I am the one in the wrong place, in the wrong clothes, too weak, too alone, too silent.

I wear the mark
Of their transgressions
In my wounded eyes. 

I fear
The evil I must be
To have tempted those
In whose care I am
To violate their sacred responsibility.

The weight of their (my) shame weighs heavy on my soul.

(© 2013)

Wednesday, February 13, 2013

Living in the And

Lent has traditionally been understood as a preparatory time before Easter to participate in the sacrifices of Christ by making some difficult sacrifices of your own--usually involving some kind of fasting (no meat, no fats/oils, no sweets, hence the over the top revels of Fat Tuesday to mark the end of Mardi Gras--literally Fat Tuesday--with the sweet and fatty foods) as well as something unique to the penitent that is given up. By entering into the sacrificial postures, it is supposed to make you more aware of how much more Christ gave up to descend to humanity and be killed on your behalf.

I am not a substitutionary atonement adherent and don't observe Lent with those purposes. I see the death and resurrection of Christ as just another variation of the many springtime renewal stories.

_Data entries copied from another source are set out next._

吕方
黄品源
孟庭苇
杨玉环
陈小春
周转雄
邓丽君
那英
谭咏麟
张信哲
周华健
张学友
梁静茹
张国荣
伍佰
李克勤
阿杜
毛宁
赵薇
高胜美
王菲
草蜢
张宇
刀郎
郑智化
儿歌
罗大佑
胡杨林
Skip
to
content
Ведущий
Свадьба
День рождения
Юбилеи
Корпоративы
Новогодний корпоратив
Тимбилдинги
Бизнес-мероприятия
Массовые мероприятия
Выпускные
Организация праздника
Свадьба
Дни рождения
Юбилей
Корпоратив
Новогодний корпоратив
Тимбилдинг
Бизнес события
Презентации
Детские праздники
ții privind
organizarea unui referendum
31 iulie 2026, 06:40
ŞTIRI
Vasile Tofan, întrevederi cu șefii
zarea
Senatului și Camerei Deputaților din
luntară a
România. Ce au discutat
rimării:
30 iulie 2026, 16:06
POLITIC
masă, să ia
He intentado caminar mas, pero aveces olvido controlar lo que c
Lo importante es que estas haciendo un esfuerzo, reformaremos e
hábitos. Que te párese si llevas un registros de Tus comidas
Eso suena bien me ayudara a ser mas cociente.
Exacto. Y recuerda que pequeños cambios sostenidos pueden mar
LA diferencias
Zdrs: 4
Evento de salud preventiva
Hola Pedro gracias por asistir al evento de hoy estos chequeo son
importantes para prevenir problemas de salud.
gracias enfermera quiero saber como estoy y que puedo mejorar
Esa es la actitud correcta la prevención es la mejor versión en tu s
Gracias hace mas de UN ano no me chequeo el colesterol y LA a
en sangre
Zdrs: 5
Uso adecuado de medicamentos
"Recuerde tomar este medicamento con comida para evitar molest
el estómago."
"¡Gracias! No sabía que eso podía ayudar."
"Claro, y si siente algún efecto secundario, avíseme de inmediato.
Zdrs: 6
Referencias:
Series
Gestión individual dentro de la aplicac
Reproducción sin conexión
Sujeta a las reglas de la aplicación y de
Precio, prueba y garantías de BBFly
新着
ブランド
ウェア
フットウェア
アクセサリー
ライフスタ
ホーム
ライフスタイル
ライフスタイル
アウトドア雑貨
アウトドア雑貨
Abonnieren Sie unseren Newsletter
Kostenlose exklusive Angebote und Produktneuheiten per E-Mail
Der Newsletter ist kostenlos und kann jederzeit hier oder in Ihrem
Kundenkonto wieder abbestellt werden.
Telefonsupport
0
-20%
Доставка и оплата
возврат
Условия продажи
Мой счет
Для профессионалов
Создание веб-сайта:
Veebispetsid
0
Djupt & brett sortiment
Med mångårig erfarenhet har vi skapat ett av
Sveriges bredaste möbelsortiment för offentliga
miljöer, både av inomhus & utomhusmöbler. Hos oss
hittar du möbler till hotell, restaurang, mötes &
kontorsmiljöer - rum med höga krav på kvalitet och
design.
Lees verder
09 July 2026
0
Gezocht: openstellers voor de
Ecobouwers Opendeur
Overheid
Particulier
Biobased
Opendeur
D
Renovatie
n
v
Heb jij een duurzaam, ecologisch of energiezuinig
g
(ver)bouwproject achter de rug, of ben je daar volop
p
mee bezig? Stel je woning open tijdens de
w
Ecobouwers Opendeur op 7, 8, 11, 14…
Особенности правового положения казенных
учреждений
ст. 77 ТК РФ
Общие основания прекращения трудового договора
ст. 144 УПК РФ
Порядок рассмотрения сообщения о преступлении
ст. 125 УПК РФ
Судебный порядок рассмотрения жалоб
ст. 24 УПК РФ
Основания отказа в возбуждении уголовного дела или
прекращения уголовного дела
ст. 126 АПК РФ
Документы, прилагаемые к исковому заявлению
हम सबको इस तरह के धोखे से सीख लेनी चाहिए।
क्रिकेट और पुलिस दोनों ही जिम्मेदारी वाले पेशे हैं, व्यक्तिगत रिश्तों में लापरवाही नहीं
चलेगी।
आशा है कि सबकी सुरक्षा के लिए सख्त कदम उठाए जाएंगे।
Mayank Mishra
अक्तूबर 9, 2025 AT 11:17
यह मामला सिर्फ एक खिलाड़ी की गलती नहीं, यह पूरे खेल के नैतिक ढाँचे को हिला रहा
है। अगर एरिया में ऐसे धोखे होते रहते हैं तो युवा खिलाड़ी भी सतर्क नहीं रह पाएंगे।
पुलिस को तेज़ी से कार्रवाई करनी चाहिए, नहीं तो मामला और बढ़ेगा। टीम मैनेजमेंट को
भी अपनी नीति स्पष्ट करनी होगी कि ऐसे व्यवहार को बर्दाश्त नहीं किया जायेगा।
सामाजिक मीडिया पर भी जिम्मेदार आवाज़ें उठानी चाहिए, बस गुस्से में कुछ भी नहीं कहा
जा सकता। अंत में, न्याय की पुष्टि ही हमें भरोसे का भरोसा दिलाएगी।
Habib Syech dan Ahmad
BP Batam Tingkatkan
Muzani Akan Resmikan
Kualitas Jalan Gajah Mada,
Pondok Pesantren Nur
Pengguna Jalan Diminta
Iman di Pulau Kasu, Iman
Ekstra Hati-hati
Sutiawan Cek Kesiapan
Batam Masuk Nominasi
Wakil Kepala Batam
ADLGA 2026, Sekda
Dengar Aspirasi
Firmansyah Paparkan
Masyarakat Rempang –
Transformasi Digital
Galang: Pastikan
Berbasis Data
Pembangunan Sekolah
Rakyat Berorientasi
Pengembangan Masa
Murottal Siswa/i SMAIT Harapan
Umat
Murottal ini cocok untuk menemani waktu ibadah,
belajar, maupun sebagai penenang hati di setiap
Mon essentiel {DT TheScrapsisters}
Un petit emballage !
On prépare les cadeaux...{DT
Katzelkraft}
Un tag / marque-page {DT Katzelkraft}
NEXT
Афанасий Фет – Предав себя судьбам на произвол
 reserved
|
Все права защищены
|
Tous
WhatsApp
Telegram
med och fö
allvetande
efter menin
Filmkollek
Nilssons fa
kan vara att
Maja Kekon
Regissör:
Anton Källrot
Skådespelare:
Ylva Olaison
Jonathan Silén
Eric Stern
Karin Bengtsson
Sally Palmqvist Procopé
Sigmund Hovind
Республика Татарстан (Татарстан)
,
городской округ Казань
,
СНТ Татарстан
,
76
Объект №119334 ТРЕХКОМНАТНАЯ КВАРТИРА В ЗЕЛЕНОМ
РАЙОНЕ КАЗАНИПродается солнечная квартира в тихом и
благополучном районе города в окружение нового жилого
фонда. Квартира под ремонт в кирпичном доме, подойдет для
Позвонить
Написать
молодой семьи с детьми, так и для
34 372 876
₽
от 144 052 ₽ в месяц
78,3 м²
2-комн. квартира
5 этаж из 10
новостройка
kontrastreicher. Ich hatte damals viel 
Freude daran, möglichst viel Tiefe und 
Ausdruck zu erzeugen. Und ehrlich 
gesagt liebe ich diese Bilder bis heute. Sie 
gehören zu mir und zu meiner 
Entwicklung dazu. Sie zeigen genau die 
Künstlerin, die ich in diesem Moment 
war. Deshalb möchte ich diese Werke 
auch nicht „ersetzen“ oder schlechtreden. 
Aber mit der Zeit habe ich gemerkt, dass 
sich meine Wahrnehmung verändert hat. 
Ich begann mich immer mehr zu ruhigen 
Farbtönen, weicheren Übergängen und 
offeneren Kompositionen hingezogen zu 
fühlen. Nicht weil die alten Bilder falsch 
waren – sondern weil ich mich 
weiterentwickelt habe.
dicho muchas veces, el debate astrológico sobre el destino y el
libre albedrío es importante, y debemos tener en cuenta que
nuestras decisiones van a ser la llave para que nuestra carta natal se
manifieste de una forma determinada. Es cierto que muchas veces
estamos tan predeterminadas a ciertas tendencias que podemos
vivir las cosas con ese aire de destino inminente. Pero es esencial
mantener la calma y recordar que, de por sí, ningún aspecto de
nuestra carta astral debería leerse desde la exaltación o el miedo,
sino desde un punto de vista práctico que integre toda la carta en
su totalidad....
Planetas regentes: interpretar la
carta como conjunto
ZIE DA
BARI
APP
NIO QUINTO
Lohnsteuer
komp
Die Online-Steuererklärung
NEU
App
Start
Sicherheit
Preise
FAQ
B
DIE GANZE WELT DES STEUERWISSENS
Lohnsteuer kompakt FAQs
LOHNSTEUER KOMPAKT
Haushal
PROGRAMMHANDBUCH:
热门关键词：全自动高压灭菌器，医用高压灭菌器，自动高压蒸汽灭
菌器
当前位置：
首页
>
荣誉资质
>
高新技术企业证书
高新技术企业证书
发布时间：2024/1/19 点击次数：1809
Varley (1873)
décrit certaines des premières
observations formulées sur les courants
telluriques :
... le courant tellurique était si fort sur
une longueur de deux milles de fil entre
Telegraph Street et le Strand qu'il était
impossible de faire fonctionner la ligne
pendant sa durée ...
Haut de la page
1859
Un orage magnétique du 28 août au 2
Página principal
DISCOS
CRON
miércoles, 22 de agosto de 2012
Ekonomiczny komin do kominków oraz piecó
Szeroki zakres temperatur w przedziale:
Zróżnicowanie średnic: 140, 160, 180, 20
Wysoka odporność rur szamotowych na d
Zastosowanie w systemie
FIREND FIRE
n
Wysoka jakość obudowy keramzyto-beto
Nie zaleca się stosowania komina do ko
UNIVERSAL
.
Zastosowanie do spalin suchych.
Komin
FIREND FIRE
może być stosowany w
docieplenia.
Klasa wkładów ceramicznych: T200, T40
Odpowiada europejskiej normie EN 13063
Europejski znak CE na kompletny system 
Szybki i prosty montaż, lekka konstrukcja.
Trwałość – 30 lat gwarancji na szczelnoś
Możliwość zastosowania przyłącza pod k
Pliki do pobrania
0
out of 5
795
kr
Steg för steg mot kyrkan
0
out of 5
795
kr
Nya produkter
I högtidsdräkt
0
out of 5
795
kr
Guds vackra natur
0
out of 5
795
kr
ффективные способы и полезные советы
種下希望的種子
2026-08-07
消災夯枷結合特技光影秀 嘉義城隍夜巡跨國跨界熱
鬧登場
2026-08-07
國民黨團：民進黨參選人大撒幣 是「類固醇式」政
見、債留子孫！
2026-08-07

Every tradition has something that honors the Life Cycle springing forth at this time of year. Whether it is a Pagan celebration of Earth Day, Chinese New Year, Passover/Easter, everyone has some ritual of honoring that which died in order to generate the new life that sustains us through the coming year.

For me, personally, I am looking at the death of who I was (more accurately, who I thought I was) and the rebirth of myself into who I am becoming. It is a time every year when I consciously try to let go of habits of thought and pre-conceived ideas about who I am, of what I think the world is, of How Things Are. The Lenten period marks a space between the worlds, a gestation as it were between What Was and What Is. Yogis talk often about the Space Between the Breaths. a little death in the middle of the breathing that sustains us. Enlightenment, they say, is to be found in the Space Between, in the And of in-and-out. 

For me, Lent is a conscious Space Between last year and next year. It is living in the And. Recognizing a space between Ending what came before and Beginning the rest of my life.Therefore I take up practices for the Lenten season that will provoke my thinking into that death-and-resurrection, rest-and-renewal, sort of focus. Usually some form of meditation, some form of giving-up, some form of service, or all three.This year I'm attempting all three: a fairly rigorous dietary restriction for the purpose of clearing my mind and entering the hidden depths of repressed memories and emotions, a meditation on my old journals and (unexpectedly) the New Testament book of James, and a creative service by participating in the Religion-Free Bible Project and (hopefully) getting my Heretic blogging back up and running.

It is a hefty undertaking. More than I have attempted before. Given my health ups-and-downs (mostly downs) I don't know how much of my To-Do list will get done. But the honor is in the attempt, in the being willing to place myself in the space, to submit to the process, rather than the perfect execution of the tasks.